Although solar often gets top billing in political announcements like Clinton’s, it still represents less than 1 percent of our electricity generation, so it will take tremendous growth for many years for it to provide a meaningful offset to fossil fuels. Despite its sexiness, solar is among the most expensive ways to decrease our country’s carbon footprint. A far better near-term choice is wind power, but both wind and solar begin to have another problem at scales at or above that which Clinton is discussing: Since solar panels and wind turbines can’t currently work at full capacity 24 hours a day, they require huge advances in energy storage and grid capacity, as well. California is already running into this problem as it prepares to implement a plan to derive 50 percent of its energy from renewable sources by 2030. Earlier this year, China was forced to idle about 9 percent of its solar capacity because of storage and grid issues.

Clinton says she wants to turn America into the “world’s clean energy superpower.” But you can’t get there by continuing to support fossil fuel drilling on public lands. Clinton’s video laying out her plan includes imagery of the Apollo moon landing and the World War II flag-raising at Iwo Jima. But Clinton’s plan is not a war-like clean energy mobilization. It’s about what could be expected from an establishment candidate that believes human-caused climate change is a growing threat to global stability, but nowhere near what science and international equity dictates is necessary.

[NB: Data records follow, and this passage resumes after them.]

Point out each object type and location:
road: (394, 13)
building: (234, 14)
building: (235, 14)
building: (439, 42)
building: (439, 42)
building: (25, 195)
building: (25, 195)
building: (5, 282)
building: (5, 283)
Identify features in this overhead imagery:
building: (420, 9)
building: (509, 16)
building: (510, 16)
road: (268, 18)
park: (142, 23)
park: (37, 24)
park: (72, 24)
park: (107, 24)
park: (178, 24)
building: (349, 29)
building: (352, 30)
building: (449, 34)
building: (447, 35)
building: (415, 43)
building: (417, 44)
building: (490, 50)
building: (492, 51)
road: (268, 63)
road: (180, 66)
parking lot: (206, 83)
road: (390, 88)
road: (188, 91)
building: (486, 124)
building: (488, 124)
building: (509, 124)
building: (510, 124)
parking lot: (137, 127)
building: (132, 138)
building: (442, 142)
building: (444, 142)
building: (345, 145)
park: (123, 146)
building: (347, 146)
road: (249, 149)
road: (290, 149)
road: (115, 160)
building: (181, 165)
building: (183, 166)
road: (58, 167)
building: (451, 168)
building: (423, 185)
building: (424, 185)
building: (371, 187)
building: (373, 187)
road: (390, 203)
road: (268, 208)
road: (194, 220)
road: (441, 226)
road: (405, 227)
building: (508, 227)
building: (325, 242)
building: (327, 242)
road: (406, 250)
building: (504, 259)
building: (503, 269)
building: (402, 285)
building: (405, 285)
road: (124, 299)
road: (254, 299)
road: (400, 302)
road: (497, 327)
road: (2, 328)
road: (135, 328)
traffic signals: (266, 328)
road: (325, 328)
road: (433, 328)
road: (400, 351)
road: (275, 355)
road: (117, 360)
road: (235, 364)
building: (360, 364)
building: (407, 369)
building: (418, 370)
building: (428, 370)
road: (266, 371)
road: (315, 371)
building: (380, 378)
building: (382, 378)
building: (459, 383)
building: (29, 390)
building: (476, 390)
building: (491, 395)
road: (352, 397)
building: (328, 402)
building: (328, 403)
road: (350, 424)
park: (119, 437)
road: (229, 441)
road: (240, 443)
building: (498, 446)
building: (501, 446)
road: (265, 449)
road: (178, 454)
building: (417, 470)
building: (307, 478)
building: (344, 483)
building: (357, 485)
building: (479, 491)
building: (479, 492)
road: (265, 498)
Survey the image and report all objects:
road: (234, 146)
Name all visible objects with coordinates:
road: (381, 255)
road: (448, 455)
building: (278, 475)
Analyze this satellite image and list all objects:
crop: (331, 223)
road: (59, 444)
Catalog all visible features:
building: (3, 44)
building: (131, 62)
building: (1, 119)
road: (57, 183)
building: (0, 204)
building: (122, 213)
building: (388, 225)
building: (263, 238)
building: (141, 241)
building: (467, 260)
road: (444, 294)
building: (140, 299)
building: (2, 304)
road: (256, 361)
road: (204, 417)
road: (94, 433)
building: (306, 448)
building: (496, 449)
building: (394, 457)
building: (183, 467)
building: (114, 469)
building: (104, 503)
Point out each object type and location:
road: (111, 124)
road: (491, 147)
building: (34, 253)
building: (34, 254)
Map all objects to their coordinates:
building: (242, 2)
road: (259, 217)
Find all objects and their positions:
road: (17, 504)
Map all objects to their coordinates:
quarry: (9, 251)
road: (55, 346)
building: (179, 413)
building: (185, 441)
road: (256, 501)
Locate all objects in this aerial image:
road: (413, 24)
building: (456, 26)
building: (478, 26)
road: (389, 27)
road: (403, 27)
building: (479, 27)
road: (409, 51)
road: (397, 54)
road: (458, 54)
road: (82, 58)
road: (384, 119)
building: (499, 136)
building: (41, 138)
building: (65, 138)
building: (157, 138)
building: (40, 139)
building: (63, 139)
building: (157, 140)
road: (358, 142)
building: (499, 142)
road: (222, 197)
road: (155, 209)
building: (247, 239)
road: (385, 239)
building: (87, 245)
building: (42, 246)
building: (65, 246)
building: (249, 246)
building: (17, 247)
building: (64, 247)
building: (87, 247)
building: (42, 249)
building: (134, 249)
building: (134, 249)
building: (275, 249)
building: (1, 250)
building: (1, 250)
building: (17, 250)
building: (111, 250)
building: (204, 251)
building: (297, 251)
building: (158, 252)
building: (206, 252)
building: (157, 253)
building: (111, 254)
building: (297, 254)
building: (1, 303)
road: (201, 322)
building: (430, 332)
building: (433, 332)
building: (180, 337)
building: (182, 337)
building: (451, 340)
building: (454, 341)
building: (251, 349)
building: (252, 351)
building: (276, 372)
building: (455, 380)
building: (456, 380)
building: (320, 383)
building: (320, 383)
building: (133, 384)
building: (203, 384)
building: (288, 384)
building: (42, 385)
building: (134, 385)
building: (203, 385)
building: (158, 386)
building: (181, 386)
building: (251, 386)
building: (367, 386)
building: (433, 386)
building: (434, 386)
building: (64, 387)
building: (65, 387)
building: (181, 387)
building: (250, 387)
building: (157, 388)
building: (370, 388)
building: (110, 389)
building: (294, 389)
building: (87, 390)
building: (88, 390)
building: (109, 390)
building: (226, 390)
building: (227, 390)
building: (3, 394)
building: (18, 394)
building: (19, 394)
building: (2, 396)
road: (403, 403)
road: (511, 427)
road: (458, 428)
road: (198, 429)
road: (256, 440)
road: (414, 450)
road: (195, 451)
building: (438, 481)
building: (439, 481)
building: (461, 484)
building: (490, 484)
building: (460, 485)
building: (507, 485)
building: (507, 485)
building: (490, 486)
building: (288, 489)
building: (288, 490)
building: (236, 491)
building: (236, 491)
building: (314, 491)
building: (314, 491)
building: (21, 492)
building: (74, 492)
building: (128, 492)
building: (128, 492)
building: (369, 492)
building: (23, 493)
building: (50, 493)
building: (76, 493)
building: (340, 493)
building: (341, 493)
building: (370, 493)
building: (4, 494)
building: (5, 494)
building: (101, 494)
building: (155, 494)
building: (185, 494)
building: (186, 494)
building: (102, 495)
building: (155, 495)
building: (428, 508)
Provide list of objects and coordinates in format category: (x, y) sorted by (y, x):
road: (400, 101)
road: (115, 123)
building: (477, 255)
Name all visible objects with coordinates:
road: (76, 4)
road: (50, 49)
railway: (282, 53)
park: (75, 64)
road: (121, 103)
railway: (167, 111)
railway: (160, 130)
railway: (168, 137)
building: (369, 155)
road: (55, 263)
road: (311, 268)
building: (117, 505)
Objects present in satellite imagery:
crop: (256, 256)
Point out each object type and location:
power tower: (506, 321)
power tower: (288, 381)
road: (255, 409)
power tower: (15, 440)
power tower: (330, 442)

Earlier this month, Clinton was heckled by climate campaigners at a New Hampshire town hall-style meeting for a clear (and in my opinion, condescending) response in which she refused to oppose oil drilling on public lands. As Grist’s Ben Adler says, Clinton “still hasn’t broken out of the ‘all of the above’ energy policy mold.” In a separate post, Adler notes that among the contributors to the Clinton campaign so far are ExxonMobil executive Theresa Mary Fariello, Chevron lobbyists Scott Parven and Brian Pomper, and Gordon Giffin, a former lobbyist for TransCanada, the company pushing to build the Keystone XL pipeline. And after her event Monday where she launched her climate change policies, which oddly took place in a room where only media were allowed in (perhaps to avoid a second embarrassing heckling episode?), Clinton boarded a private jet to New Hampshire.